We herein propose a novel way of producing nanofibrous gelatin-silica hybrid scaffolds through thermally induced phase-separation (TIPS) particularly using mixtures of gelatin solution and silica sol, which can mimic the physical structure, chemical composition, and eventually functions of the native bone extracellular matrix (ECM). The gelatin solutions were homogeneously hybridized with various contents of a silica sol using simple magnetic stirring, which enabled the construction of a nanofibrous structure with a uniform distribution of the silica in the gelatin nanofibers.

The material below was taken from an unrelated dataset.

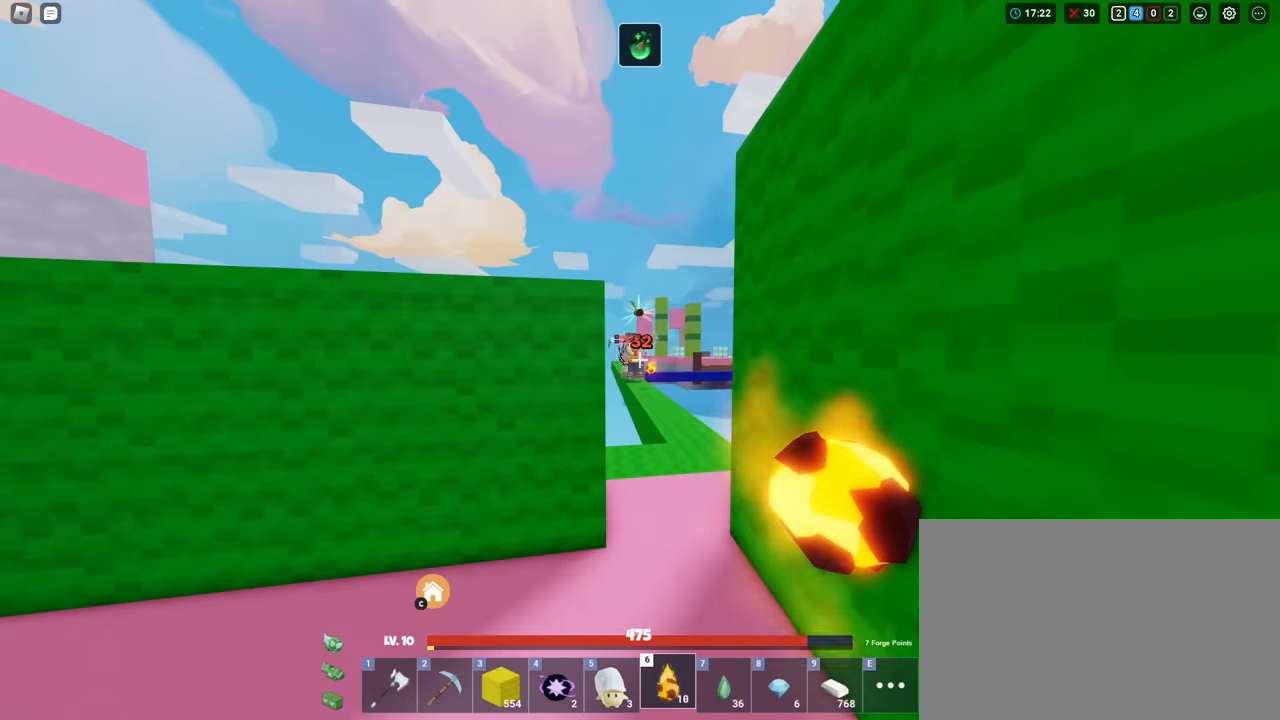
{"keys": ["shift"], "mouse": [], "mouse_move": "still", "events": []}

The nanofibrous gelatinsilica hybrid scaffolds showed much better mechanical properties and in vitro biodegradation stability and apatite-forming ability than the nanofibrous pure gelatin scaffold, which were achieved by the presence of a stiff, bioactive silica phase in the nanofibers and the interaction between the silica hydroxyls and the amino group in the gelatin polymer. In addition, the nanofibrous gelatin-silica hybrid scaffold with a silica content of 30 wt% showed reasonably high in vitro biocompatibility. These findings suggest that the highly porous, nanofibrous hybrid structure mimicking the bone ECM can provide an excellent matrix for bone tissue regeneration.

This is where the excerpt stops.